Playboy magazine’s Hugh Hefner and the late Helen Gurley Brown’s “Cosmo” encourage men and women to discard self-control and submit to their lower nature. That approach hasn’t worked out so well. Anyone watching Dr. Phil or listening to Dr. Laura can see and hear the wounded women who had a right to expect something better from the men to whom they gave themselves.

Here are my guidelines for parents with children approaching college age:

First, keep them home for the first two years, 17 or 18 is too young to be put in the middle of temptations many are not mature enough to resist. Send them to a local community college to take required courses. You and they will save money while you help them make good judgments. Taking college classes online is cheaper still.

Second, fathers have a conversation — in fact many conversations — with your daughters. They need to know they are valuable and should not cheapen themselves by engaging in premarital sex and that they should marry a man who will be committed to them and any children they have together. Quaint, I know, but the benefits are many.

Third, before you send your daughter off to college, pick a good one, not a party school. Tell her if she is going someplace where there is likely to be drinking, don’t drink much, if at all. Suggest a friend go along who will look after her and walk her back to the dorm.
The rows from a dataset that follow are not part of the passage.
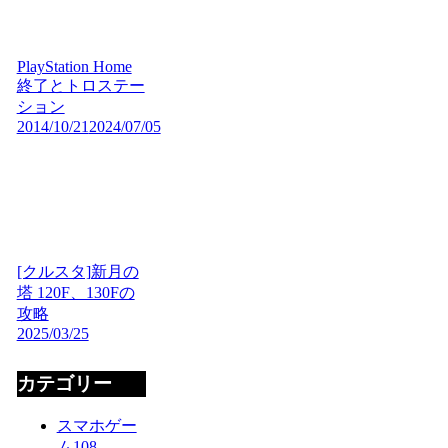
PlayStation Home
終了とトロステー
ション
2014/10/21
2024/07/05
[クルスタ]新月の
塔 120F、130Fの
攻略
2025/03/25
カテゴリー
スマホゲー
ム
108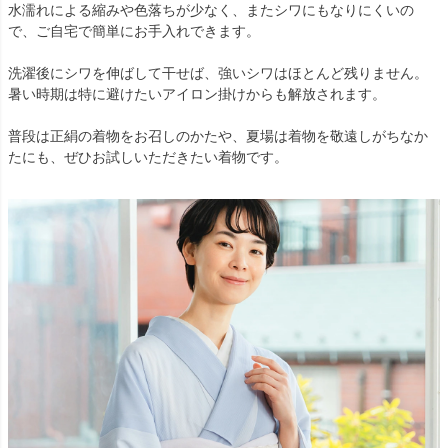
水濡れによる縮みや色落ちが少なく、またシワにもなりにくいの
で、ご自宅で簡単にお手入れできます。
洗濯後にシワを伸ばして干せば、強いシワはほとんど残りません。
暑い時期は特に避けたいアイロン掛けからも解放されます。
普段は正絹の着物をお召しのかたや、夏場は着物を敬遠しがちなか
たにも、ぜひお試しいただきたい着物です。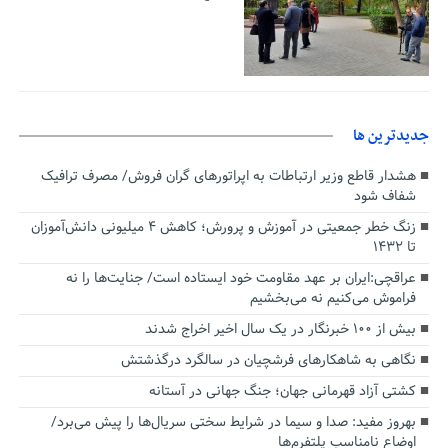
جديدترين ها
هشدار قاطع وزیر ارتباطات به اپراتورهای گران فروش/ مصرف ترافیک
شفاف شود
زنگ خطر جمعیتی در آموزش و پرورش؛ کاهش ۴ میلیونی دانش‌آموزان
تا ۱۴۳۲
عراقچی:ایران بر عهد مقاومت خود ایستاده است/ جنایت‌ها را نه
فراموش می‌کنیم نه می‌بخشیم
بیش از ۱۰۰ خبرنگار در یک سال اخیر اخراج شدند
نگاهی به شاهکارهای فرشچیان در سالگرد درگذشتش
کشتی آزاد قهرمانی جهان؛ جنگ جهانی در آستانه
بهروز مفید: صدا و سیما در شرایط سختی سریال‌ها را پیش می‌برد/
اوضاع نامناسب پلتفرم‌ها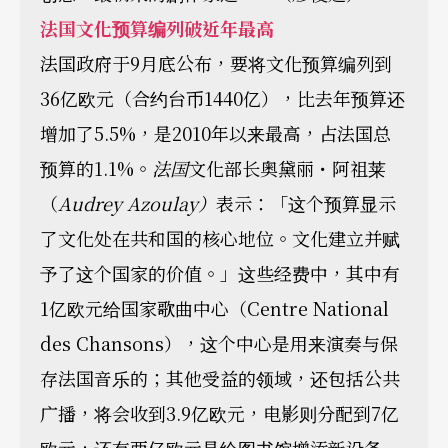
法国文化预算编列破近年最高
法国政府于9月底公布，要将文化预算编列到
36亿欧元（合约台币1440亿），比去年预算还
增加了5.5%，是2010年以来最高，占法国总
预算的1.1%。
法国
文化部长奥黛丽・阿祖莱
（
Audrey Azoulay
）
表示：「这个预算显示
了文化处在共和国的核心地位。文化建立并赋
予了这个国家的价值。」这些经费中，其中有
1亿欧元给国家歌曲中心（Centre National
des Chansons），这个中心是用来演奏与保
存法国音乐的；其他受益的领域，还包括公共
广播，将会收到3.9亿欧元，电影则分配到7亿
Tell her to associate with people of good character for mutual reinforcement.

Virginity, fidelity and self-control are virtues that have disappeared from modern culture, but their loss has brought unhappiness, STDs, abortion, broken or damaged relationships and a lack of self-worth. For young men, too, chivalry appears to be dead.

Culture mocks virgins and teetotalers, but what it offers instead is a societal train wreck that has contributed to sexual assaults and a litany of misery.